ー茶屋ー小鳥遊堂はじめました弐幕【7】

ー絶命闘技会ドーム:闘技場ー

絶命レベルの攻撃を撃たれながら鬼状態の出力を更に上げ、ギリギリのところで立ち止まることに成功した。だが、安堵する隙は無い。氷室は次の猛攻に移ろうと迫りくる。

足を止めたら終わりだ。

こちらも踏みこみ攻めに出たが攻撃速度においては抜拳の方が圧倒的に速い。

【小鳥遊流:春夏秋ノ型・朧三日月】

目の前まで踏みこんでいた悠の姿が霞み、いつの間にかかなり低い位置に上半身を落とし氷室の足を捕えようと掴みかかっている。

「「「速いッッ!!!」」」

っが、氷室の眼はしっかりと悠の動きを捉え読み切っていた。悠の顎を左膝がかち上げた。口から鮮血を吹きあげ強制的に体躯を立ち上げさられ……抜斧(左肘)が落ちた。

身体をわずかにずらし顔面を穿たれることは免れたものの斧は胸を突きそのまま地面へと叩き落とされる。

上下に武力で揺らし壊される悠だが、バウンドするように飛び立ちあがるが……。

右肩に手刀が落とされた。立ちあがりという何の受けもできない全くの無防備への一撃に右肩の骨は砂糖細工のように砕ける。

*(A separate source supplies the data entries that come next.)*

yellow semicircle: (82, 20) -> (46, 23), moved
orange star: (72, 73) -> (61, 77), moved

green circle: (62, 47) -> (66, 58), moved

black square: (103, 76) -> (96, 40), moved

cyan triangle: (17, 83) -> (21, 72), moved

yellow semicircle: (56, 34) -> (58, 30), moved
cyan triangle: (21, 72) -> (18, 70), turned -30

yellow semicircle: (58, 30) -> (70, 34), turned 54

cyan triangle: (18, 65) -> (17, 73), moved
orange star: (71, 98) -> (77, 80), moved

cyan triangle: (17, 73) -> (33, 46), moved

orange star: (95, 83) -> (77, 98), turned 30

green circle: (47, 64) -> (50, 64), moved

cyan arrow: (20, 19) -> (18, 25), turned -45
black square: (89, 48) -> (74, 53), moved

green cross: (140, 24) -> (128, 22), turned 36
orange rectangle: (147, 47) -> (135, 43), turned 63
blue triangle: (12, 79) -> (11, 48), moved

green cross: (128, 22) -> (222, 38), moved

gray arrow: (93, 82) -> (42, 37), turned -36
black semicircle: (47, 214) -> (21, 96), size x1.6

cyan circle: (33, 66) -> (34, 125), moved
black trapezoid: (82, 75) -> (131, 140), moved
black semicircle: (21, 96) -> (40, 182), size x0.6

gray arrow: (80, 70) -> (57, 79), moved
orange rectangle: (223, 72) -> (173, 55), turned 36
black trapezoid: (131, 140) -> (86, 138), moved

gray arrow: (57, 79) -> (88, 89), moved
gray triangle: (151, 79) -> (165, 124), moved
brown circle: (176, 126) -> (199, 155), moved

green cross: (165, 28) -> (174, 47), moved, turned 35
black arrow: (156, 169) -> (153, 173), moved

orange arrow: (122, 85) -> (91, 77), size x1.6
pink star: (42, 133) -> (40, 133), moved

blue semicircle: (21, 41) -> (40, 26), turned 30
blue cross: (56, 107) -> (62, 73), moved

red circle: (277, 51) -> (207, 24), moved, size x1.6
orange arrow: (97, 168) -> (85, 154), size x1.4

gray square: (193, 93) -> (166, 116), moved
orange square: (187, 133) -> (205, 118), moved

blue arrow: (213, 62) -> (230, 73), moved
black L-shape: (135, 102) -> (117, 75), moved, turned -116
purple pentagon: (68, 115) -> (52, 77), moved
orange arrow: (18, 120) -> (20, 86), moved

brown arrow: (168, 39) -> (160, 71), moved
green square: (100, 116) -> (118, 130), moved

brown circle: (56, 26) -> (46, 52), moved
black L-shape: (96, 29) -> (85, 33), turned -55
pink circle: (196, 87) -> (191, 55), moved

氷室薫は素早く空気を肺に取り込み。鞘に仕舞った拳を抜き放つ。

【抜拳六連撃】

小鳥遊悠の全身に拳の雨が落ちたが……立っている。踏みとどまっているのだ。

アギト「(秋ノ型で流した。急所は外れている。)」

滅堂「(じゃが、大ダメージには変わりはない。)」

悠は歯を食いしばり何とか敵を捉える。全身が痛すぎてもはや痛くないところがない。身体を流れ落ちる血液はどこから出血しているの華も分からない。

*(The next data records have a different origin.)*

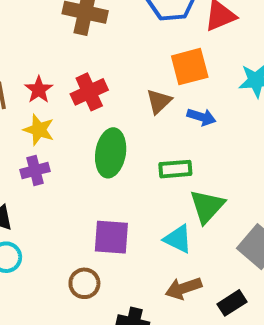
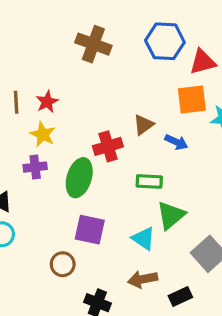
orange square: (190, 67) -> (192, 99), moved
red cross: (89, 92) -> (108, 146), moved
green ellipse: (111, 153) -> (79, 178), moved

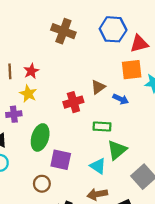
purple cross: (35, 167) -> (14, 114), moved
green ellipse: (79, 178) -> (40, 137), moved

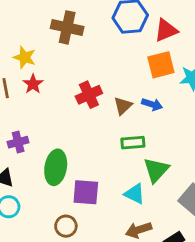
brown triangle: (98, 87) -> (123, 106), moved
yellow star: (28, 94) -> (25, 57), moved
red cross: (73, 102) -> (89, 95), moved

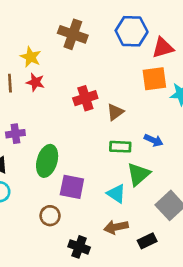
red star: (33, 84) -> (35, 82), turned -30
blue arrow: (152, 104) -> (154, 140), moved

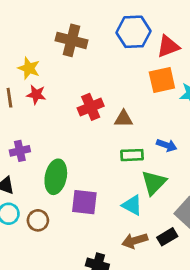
brown triangle: (115, 112) -> (124, 119), turned 42
brown circle: (50, 216) -> (38, 220), moved
black rectangle: (147, 241) -> (167, 237), moved

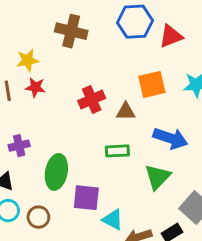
yellow star: (29, 68) -> (28, 60), turned -30
orange square: (162, 80) -> (152, 84), moved
blue arrow: (167, 145) -> (170, 138), size x1.6
green rectangle: (132, 155) -> (117, 151), moved
cyan triangle: (132, 205) -> (113, 219), moved

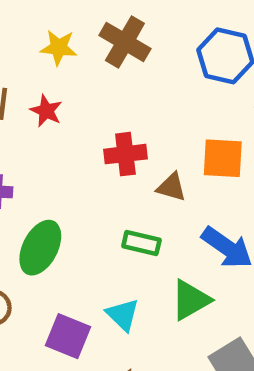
yellow star: (28, 60) -> (59, 48), moved
purple square: (86, 198) -> (68, 336), moved
cyan triangle: (113, 219) -> (123, 315), moved

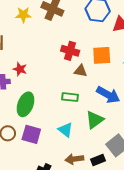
red star: (46, 111) -> (20, 69), moved
red cross: (125, 154) -> (70, 51), moved, turned 30
purple square: (68, 336) -> (31, 134), moved

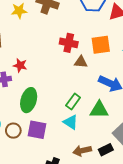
green rectangle: (70, 97) -> (73, 101), moved, turned -56
green triangle: (95, 120) -> (99, 110), turned 42

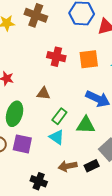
brown triangle: (81, 62) -> (43, 93), moved

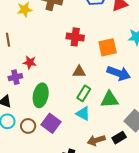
orange square: (89, 59) -> (108, 47), moved
brown triangle: (43, 93) -> (79, 72), moved
purple square: (22, 144) -> (51, 123), turned 30

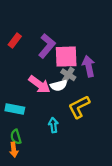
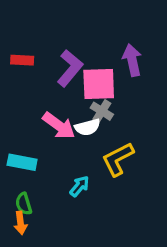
red rectangle: (15, 41) -> (22, 60), turned 56
purple arrow: (89, 66) -> (132, 60), moved
cyan arrow: (53, 125) -> (80, 186), turned 48

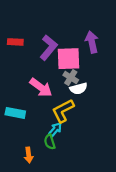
white semicircle: (87, 127) -> (79, 89), moved
yellow L-shape: (118, 159) -> (63, 111), moved
green semicircle: (24, 204) -> (50, 142), moved
orange arrow: (20, 223) -> (29, 155), moved

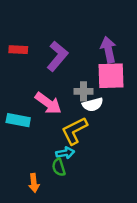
pink square: (69, 59) -> (111, 76), moved
gray cross: (71, 77) -> (84, 91), turned -32
cyan rectangle: (15, 113) -> (18, 120), moved
cyan arrow: (55, 130) -> (65, 153), turned 40

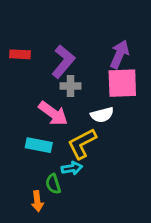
purple arrow: (108, 50) -> (119, 54), turned 35
gray cross: (84, 91) -> (70, 86), moved
cyan rectangle: (18, 120) -> (39, 145), moved
green semicircle: (59, 167) -> (53, 184), moved

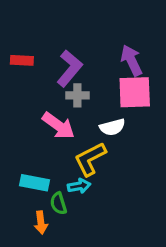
purple arrow: (119, 54) -> (131, 60), turned -48
cyan rectangle: (39, 145) -> (35, 183), moved

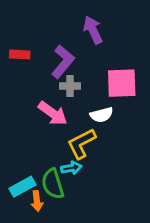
purple arrow: (131, 60) -> (93, 30), moved
cyan rectangle: (35, 183) -> (23, 187), moved, turned -40
green semicircle: (58, 203) -> (53, 184), size x1.5

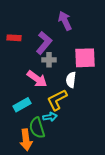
white semicircle: (102, 115) -> (71, 80), turned 112
cyan rectangle: (23, 187) -> (22, 105), moved
orange arrow: (37, 201) -> (26, 140), size x1.5

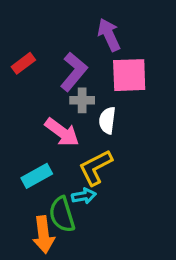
red rectangle: (14, 38) -> (23, 63), turned -40
pink square: (85, 58) -> (129, 75), moved
white semicircle: (71, 80) -> (107, 120), moved

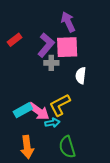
pink square: (129, 75) -> (67, 47), moved
white semicircle: (107, 120) -> (81, 75), moved
pink arrow: (62, 132) -> (39, 111), moved
green semicircle: (62, 214) -> (67, 147), moved

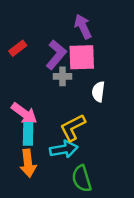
cyan rectangle: (23, 110) -> (28, 134), turned -60
pink arrow: (39, 111) -> (24, 113), moved
cyan arrow: (52, 123) -> (64, 149), size x1.5
orange arrow: (27, 147) -> (28, 163), moved

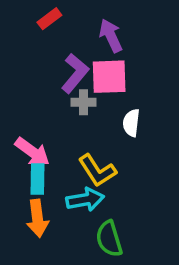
red rectangle: (18, 48) -> (49, 19), moved
yellow L-shape: (73, 127) -> (97, 171), turned -96

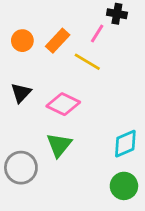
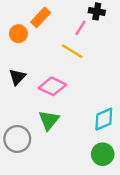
orange rectangle: (58, 41) -> (41, 17), moved

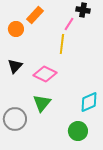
yellow line: (72, 51) -> (62, 44), turned 66
green circle: (103, 154) -> (78, 131), moved

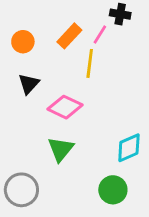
orange rectangle: (35, 15) -> (69, 36), moved
black triangle: (15, 66) -> (29, 84), moved
gray circle: (15, 119) -> (21, 190), moved

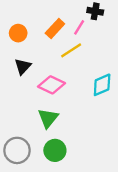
yellow line: (90, 63) -> (71, 50), turned 50
cyan diamond: (129, 148) -> (102, 85), moved
green circle: (113, 190) -> (55, 150), moved

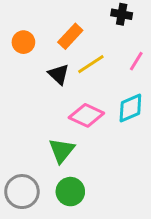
pink line: (79, 27) -> (136, 61), moved
black triangle: (23, 66) -> (59, 74), moved, turned -30
pink diamond: (51, 85) -> (86, 115), moved

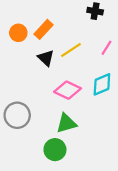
orange rectangle: (70, 36) -> (44, 29), moved
green triangle: (62, 151) -> (66, 123), moved, turned 35
gray circle: (22, 192) -> (17, 115), moved

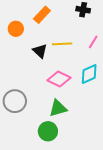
orange rectangle: (44, 29) -> (42, 15), moved
yellow line: (71, 50) -> (62, 44), turned 30

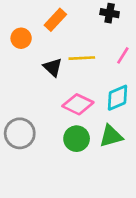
green triangle: (58, 108) -> (111, 136), moved
green circle: (48, 131) -> (77, 139), moved

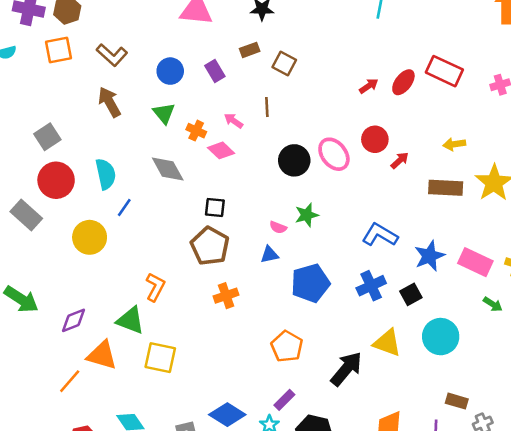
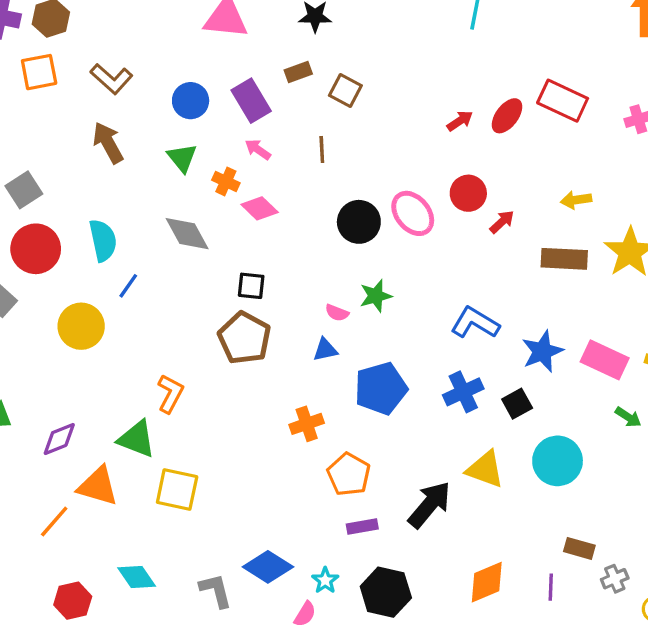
purple rectangle: (215, 71) -> (251, 101), size x1.4
pink arrow: (233, 121) -> (258, 149), moved
orange cross: (226, 296) -> (307, 424), moved
purple rectangle: (284, 400) -> (362, 527), moved, turned 35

……城が言ってたな。世界には、おれより強い奴がいるかもって。この男は、間違いなくそのうちのひとりだ。

更に顔面を打たれる。

だからって……諦めちまったら終わりだろ。

殴られながら悠は氷室の腕を掴みながら飛んだ。足を二の腕に絡め完全に極た。

意表を突かれた。悠の仕掛けたその技は、警戒していた鬼鏖ではなく、【小鳥遊流:秋冬ノ型双魚之縛】

因幡「いいぞ悠ッ!!」

氷川「そのまま折っちまえッ!!」

遂に決まった大技に闘技者たちから激が飛ぶ、そんななかひとり不満げに吐き捨てる男が居た。

雷庵「阿保。時間切れだ。」

氷室の鍛錬は、手足だけに留まらず。ありとあらゆる関節を気が遠くなる時間を掛けて鍛え上げる。時には矛として使用できるほど強固。瞬間的に折ることはほぼ不可能である。

悠の太ももに手刀が突き刺さった。それも深く深くだ。

貫かれる、そう思った悠は絡み極めていた腕を離して飛び落ちた。